▸ **Texte extrait**
★ ★ ★

De 28 à 7 jours pour quitter son hébergement : au Royaume-Uni, des réfugiés se retrouvent sans-abri

Une centaine d’associations alertent le gouvernement britannique, ce mardi 5 septembre, sur un nombre croissant de réfugiés sans-abri. En cause : un récent changement dans le délai accordé aux demandeurs d’asile qui obtiennent leur statut de réfugié pour quitter leur hébergement et trouver un logement.

Cent-quarante organisations britanniques, parmi lesquelles la Croix-Rouge, Shelter, Crisis ou encore le Refugee Council, alertent sur le nombre croissant de réfugiés se retrouvant sans-abri dans un courrier adressé le 5 septembre à la ministre de l’Intérieur Suella Braverman et au secrétaire d’État au logement Michael Gove.

Ces dernières semaines, les associations ont constaté, sur le terrain, des changements dans les délais accordés aux demandeurs d’asile dont le statut de réfugié vient d’être reconnu pour basculer vers le logement. Cette évolution plonge les personnes « dans la misère et l’errance, au lieu de recevoir le soutien et la protection auxquels elles ont droit », exposent les associations dans leur lettre.

Un délai souvent réduit à « sept jours »
D’ordinaire, les demandeurs d’asile obtenant leur statut de réfugié ont 28 jours pour quitter leur lieu d’hébergement – qu’il s’agisse d’une structure d’accueil ou d’une chambre d’hôtel – financé par le Home Office (l’équivalent britannique du ministère de l’Intérieur).

Jusqu’ici, ces 28 jours étaient décomptés à partir du moment où, suite à la notification de la décision positive, les personnes recevaient leur Biometric Resident Permit (BRP). Cette carte d’identité, mentionnant leur statut de réfugié et leur droit au séjour, est nécessaire pour accéder au logement, à un compte bancaire, ou encore aux aides sociales.

Sauf que depuis quelques semaines, ce compte à rebours est enclenché par l’administration dès la notification de la décision positive. Avant même, donc, la réception du BRP, qui peut mettre deux à trois semaines pour arriver à son destinataire.

À cause de ce changement de pratique, doublé des lenteurs de l’administration dans la délivrance du BRP, le délai pour déménager est la plupart du temps réduit à « sept jours », affirment les associations signataires du courrier.

De l’hôtel aux couloirs d’un aéroport
Conséquence : le nombre de réfugiés se retrouvant à la rue explose, témoignent les associations, placées sous une pression inédite pour les accompagner.

★ ★ ★

▸ **Les données**
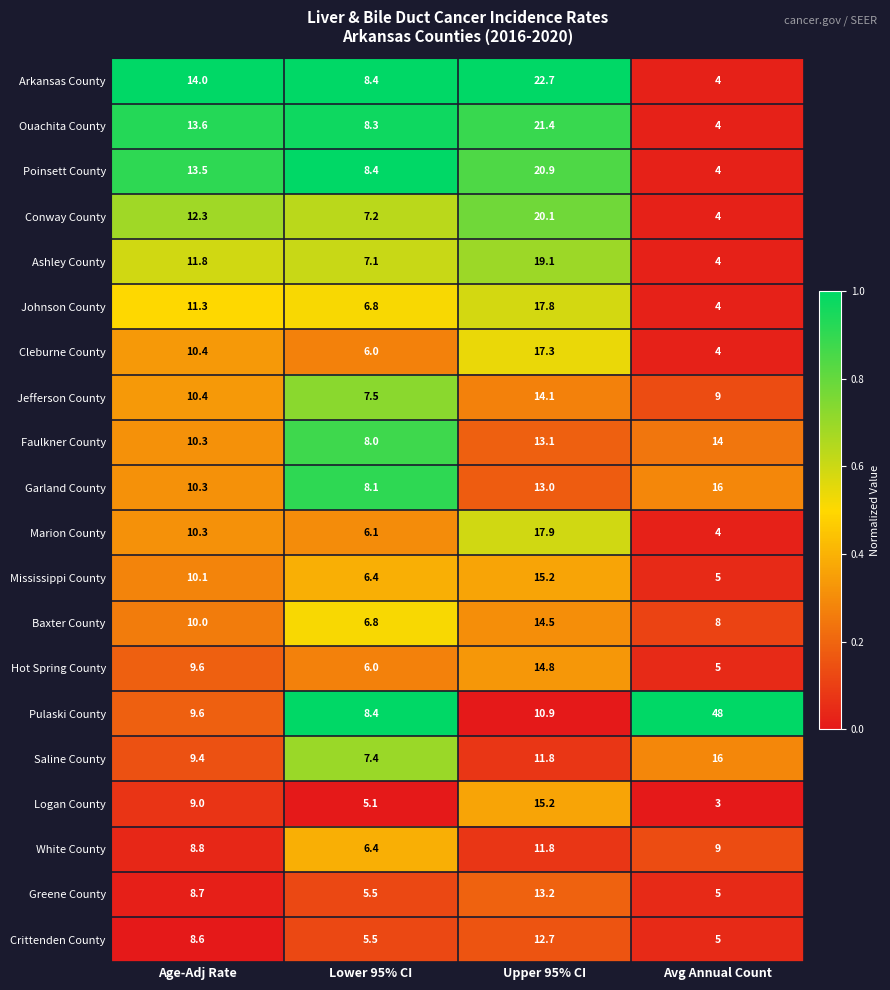

Where is Faulkner County nearest to the value 11?

Age-Adj Rate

★ ★ ★

▸ **Tâches demandées**
1 – Résumez le texte sur les réfugiés sans-abri au Royaume-Uni en deux phrases.
2 – Recopiez à l'identique la partie du texte sur les réfugiés sans-abri qui s'ouvre sur les mots « Jusqu’ici, ces 28 » et se clôt sur « à son destinataire. ».

▸ **Solutions ci-dessous**
1 – Au Royaume-Uni, cent-quarante organisations ont alerté le gouvernement britannique, le 5 septembre, sur le nombre croissant de réfugiés qui se retrouvent sans-abri. Depuis quelques semaines, le délai de 28 jours accordé pour quitter l'hébergement est décompté dès la notification de la décision positive et non plus à la réception du BRP, ce qui le réduit la plupart du temps à sept jours selon les associations.

2 –
Jusqu’ici, ces 28 jours étaient décomptés à partir du moment où, suite à la notification de la décision positive, les personnes recevaient leur Biometric Resident Permit (BRP). Cette carte d’identité, mentionnant leur statut de réfugié et leur droit au séjour, est nécessaire pour accéder au logement, à un compte bancaire, ou encore aux aides sociales.

Sauf que depuis quelques semaines, ce compte à rebours est enclenché par l’administration dès la notification de la décision positive. Avant même, donc, la réception du BRP, qui peut mettre deux à trois semaines pour arriver à son destinataire.